**Dataset:**

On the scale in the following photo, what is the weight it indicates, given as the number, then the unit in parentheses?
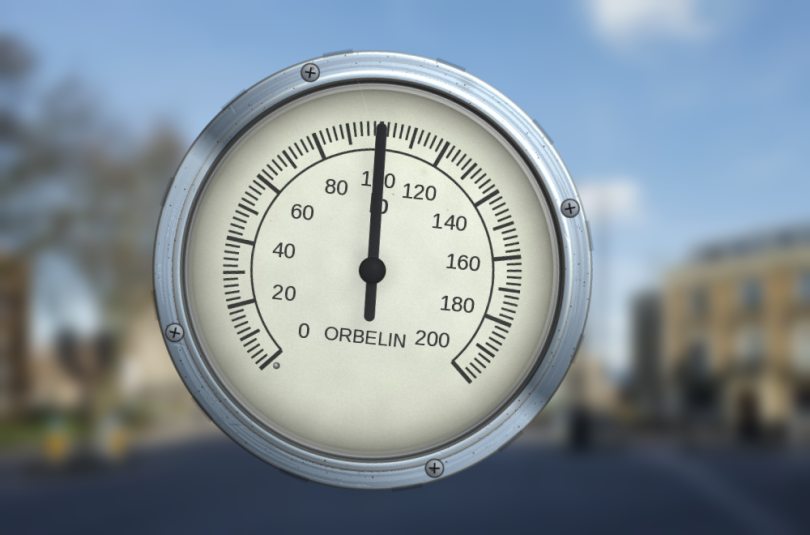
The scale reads 100 (lb)
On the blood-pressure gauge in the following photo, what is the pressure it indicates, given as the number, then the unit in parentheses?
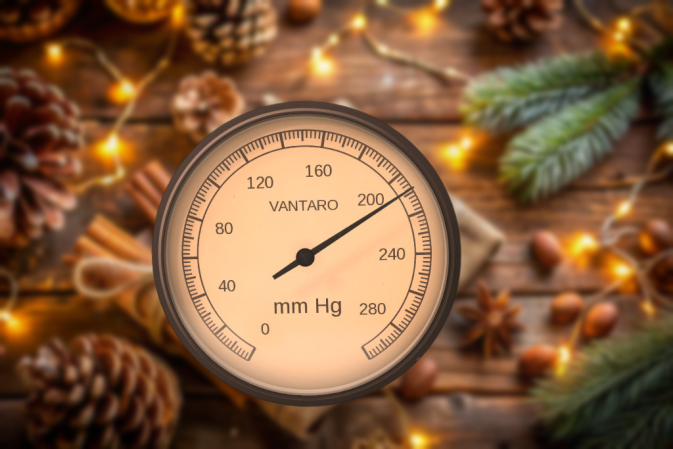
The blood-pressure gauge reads 208 (mmHg)
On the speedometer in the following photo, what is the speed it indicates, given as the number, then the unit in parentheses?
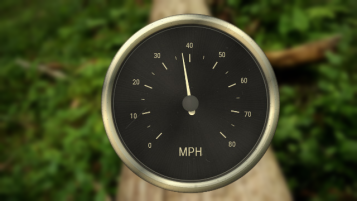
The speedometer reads 37.5 (mph)
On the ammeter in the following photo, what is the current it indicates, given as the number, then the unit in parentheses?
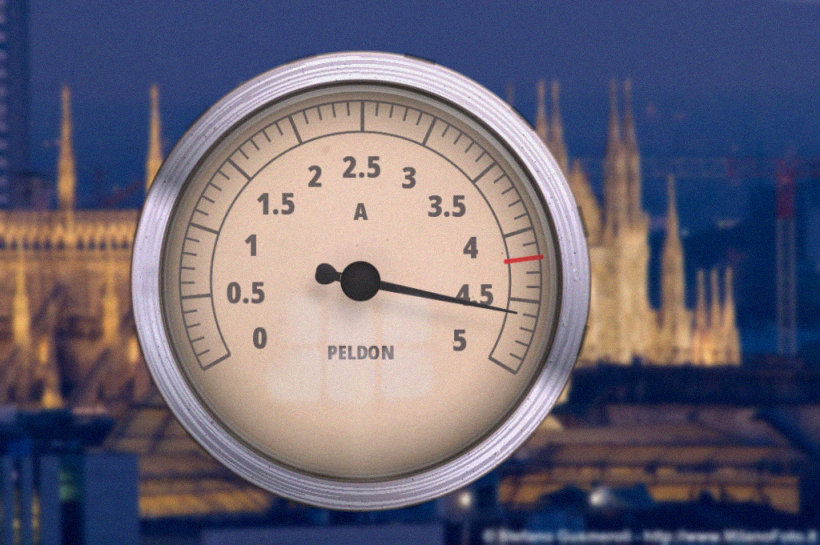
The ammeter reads 4.6 (A)
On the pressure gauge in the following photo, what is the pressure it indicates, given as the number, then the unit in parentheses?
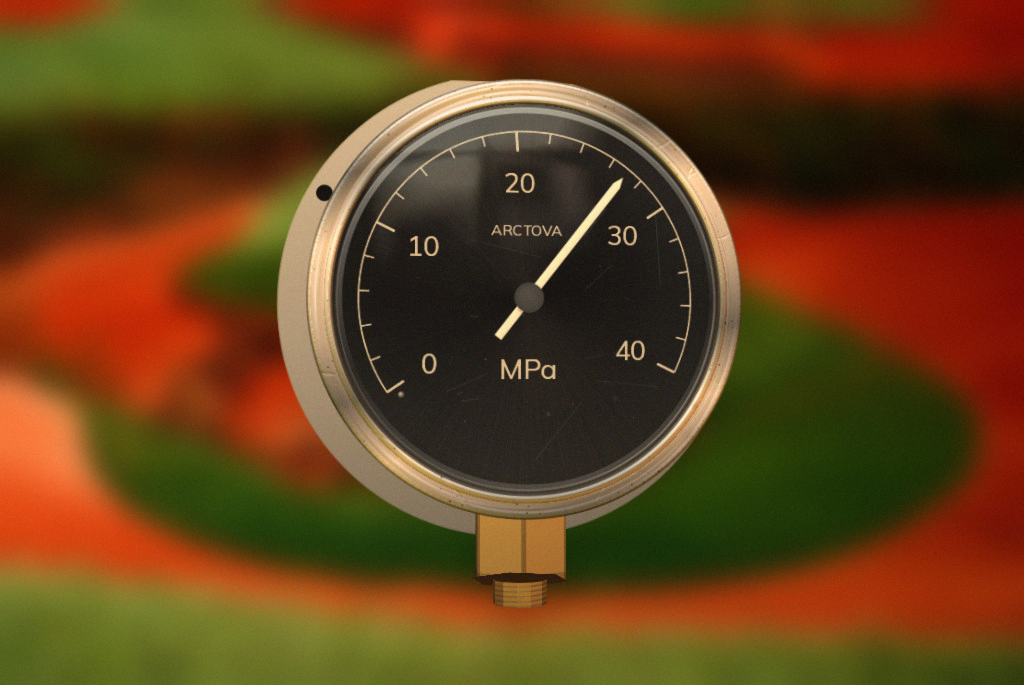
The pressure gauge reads 27 (MPa)
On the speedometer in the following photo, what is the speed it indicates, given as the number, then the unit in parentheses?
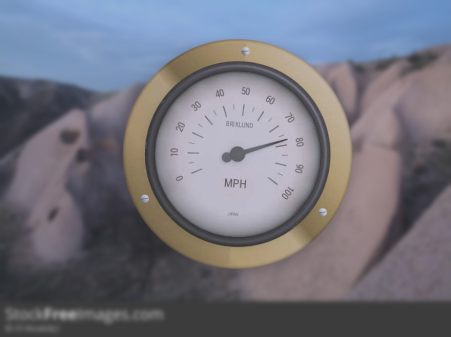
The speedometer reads 77.5 (mph)
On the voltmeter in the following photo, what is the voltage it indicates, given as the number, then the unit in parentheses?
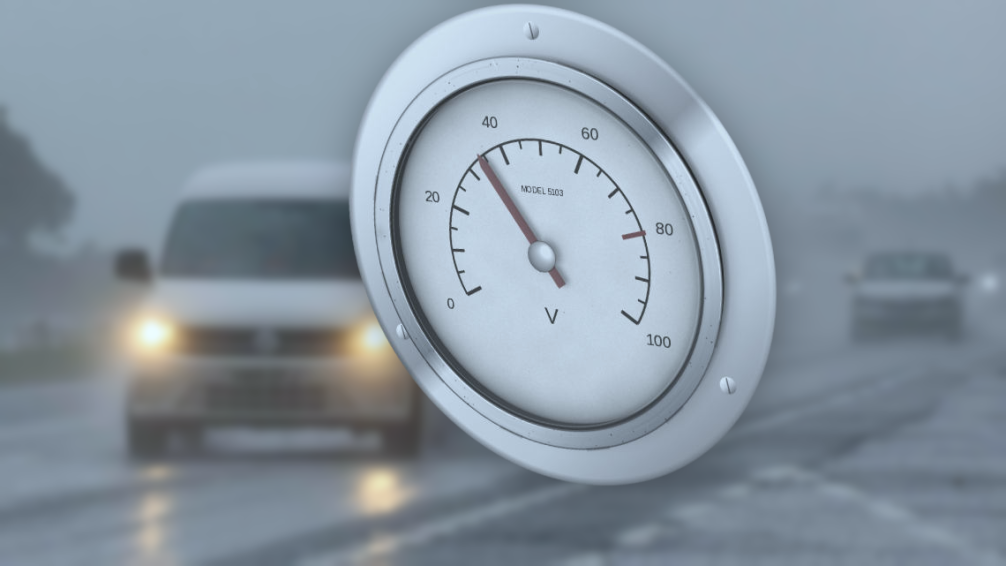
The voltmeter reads 35 (V)
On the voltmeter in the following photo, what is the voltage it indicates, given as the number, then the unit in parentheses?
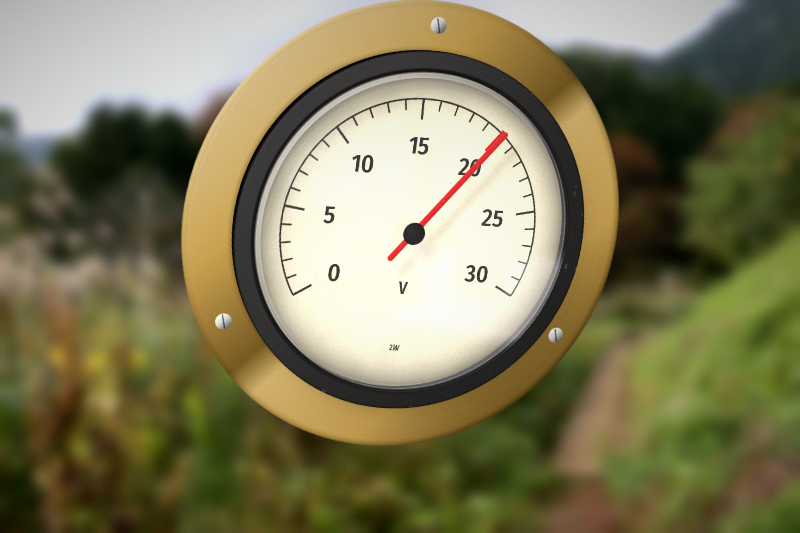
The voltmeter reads 20 (V)
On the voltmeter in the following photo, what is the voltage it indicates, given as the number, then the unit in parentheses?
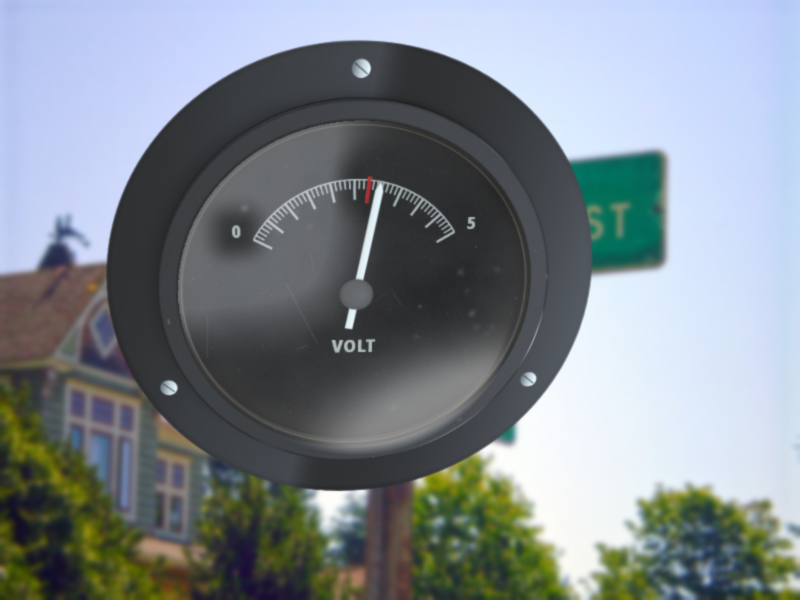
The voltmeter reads 3 (V)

**Aim of the task:** Format all of the entries above as a JSON list of strings, with each line as its own string and any blank lines left out. Exclude the picture lines from the list.

**The answer:**
[
  "On the scale in the following photo, what is the weight it indicates, given as the number, then the unit in parentheses?",
  "The scale reads 100 (lb)",
  "On the blood-pressure gauge in the following photo, what is the pressure it indicates, given as the number, then the unit in parentheses?",
  "The blood-pressure gauge reads 208 (mmHg)",
  "On the speedometer in the following photo, what is the speed it indicates, given as the number, then the unit in parentheses?",
  "The speedometer reads 37.5 (mph)",
  "On the ammeter in the following photo, what is the current it indicates, given as the number, then the unit in parentheses?",
  "The ammeter reads 4.6 (A)",
  "On the pressure gauge in the following photo, what is the pressure it indicates, given as the number, then the unit in parentheses?",
  "The pressure gauge reads 27 (MPa)",
  "On the speedometer in the following photo, what is the speed it indicates, given as the number, then the unit in parentheses?",
  "The speedometer reads 77.5 (mph)",
  "On the voltmeter in the following photo, what is the voltage it indicates, given as the number, then the unit in parentheses?",
  "The voltmeter reads 35 (V)",
  "On the voltmeter in the following photo, what is the voltage it indicates, given as the number, then the unit in parentheses?",
  "The voltmeter reads 20 (V)",
  "On the voltmeter in the following photo, what is the voltage it indicates, given as the number, then the unit in parentheses?",
  "The voltmeter reads 3 (V)"
]